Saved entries
########################################

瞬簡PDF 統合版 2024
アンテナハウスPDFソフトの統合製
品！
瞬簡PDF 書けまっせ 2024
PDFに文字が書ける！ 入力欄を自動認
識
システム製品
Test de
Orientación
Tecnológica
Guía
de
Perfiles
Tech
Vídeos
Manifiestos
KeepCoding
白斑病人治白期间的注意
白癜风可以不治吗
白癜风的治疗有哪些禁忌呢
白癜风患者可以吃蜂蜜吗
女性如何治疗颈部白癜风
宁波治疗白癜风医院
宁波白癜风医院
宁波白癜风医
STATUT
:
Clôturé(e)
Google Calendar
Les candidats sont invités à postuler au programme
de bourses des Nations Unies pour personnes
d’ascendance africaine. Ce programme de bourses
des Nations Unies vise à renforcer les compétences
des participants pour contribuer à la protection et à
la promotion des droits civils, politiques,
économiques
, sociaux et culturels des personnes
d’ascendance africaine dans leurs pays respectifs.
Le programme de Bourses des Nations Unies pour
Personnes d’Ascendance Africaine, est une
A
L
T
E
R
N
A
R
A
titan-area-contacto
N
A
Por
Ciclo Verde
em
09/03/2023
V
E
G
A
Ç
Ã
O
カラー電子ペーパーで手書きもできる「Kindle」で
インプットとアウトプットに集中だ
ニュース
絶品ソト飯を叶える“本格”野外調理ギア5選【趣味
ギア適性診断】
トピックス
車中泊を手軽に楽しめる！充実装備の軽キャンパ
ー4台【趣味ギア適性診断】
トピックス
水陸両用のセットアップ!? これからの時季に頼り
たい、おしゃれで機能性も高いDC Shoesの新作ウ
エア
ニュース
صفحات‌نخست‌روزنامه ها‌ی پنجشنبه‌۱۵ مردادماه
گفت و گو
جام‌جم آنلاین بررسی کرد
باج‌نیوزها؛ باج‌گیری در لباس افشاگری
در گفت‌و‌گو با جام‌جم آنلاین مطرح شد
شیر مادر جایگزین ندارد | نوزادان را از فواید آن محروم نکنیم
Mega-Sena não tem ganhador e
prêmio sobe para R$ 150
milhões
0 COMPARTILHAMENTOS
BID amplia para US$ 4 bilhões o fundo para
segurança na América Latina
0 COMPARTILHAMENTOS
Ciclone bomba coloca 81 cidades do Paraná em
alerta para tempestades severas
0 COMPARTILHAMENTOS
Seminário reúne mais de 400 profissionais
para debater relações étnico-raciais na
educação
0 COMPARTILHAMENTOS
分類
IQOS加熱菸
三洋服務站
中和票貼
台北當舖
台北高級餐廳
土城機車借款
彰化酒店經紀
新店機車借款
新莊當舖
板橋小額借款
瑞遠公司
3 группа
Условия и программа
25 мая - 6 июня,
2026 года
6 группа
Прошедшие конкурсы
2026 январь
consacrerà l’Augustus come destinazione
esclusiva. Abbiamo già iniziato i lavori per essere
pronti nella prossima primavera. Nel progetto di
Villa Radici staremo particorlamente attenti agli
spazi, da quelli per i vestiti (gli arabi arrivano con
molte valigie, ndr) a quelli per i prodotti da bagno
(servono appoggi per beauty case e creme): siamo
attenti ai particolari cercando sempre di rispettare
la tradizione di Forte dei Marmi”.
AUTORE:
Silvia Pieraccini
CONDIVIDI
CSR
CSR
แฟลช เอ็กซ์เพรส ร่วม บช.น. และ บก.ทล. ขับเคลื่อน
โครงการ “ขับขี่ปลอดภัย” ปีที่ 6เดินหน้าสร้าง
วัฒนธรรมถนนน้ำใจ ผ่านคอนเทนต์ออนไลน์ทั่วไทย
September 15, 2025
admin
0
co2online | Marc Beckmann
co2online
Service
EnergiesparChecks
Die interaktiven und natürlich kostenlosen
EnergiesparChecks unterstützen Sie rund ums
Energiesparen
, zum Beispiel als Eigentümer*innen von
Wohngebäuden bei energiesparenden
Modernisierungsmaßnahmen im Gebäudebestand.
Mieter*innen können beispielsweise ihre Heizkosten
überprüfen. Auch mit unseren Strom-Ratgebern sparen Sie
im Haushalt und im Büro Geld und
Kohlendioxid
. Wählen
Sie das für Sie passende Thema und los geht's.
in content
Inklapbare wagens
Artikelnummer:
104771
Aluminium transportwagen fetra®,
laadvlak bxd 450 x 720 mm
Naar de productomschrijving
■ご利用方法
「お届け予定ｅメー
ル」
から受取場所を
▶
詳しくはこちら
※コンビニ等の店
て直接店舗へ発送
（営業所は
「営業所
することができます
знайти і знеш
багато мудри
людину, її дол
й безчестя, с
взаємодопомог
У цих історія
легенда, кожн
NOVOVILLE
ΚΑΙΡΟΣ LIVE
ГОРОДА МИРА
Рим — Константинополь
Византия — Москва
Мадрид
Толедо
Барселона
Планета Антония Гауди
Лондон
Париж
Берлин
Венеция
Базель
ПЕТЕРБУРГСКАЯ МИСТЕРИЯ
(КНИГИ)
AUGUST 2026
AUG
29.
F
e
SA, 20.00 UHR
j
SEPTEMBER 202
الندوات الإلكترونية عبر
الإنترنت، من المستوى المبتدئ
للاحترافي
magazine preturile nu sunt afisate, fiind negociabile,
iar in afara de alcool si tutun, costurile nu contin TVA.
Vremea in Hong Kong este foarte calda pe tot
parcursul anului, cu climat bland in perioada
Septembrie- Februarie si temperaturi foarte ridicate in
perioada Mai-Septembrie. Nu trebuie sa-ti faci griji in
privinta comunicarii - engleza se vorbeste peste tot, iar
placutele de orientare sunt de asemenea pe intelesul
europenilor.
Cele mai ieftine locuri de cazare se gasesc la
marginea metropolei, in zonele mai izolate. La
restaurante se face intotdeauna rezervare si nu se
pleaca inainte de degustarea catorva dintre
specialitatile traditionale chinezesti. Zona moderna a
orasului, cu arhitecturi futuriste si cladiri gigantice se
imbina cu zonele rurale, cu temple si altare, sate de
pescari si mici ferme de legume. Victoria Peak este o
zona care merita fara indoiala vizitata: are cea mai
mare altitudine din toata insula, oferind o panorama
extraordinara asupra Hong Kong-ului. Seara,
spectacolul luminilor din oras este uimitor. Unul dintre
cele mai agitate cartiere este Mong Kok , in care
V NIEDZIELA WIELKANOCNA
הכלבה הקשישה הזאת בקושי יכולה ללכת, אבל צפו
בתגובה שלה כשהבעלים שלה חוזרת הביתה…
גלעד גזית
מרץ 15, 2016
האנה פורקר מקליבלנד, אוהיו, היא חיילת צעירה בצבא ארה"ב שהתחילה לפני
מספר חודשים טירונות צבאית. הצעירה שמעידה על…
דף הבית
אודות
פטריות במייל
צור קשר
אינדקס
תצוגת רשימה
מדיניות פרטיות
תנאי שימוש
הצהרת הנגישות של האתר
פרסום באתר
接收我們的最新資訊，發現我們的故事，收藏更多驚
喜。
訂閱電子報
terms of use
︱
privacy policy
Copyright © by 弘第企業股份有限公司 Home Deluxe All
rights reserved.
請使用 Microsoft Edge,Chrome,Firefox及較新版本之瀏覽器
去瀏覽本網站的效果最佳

########################################

[Brief] The expected result is every line above containing the string "آنلاین".

[Expected answer]
جام‌جم آنلاین بررسی کرد
در گفت‌و‌گو با جام‌جم آنلاین مطرح شد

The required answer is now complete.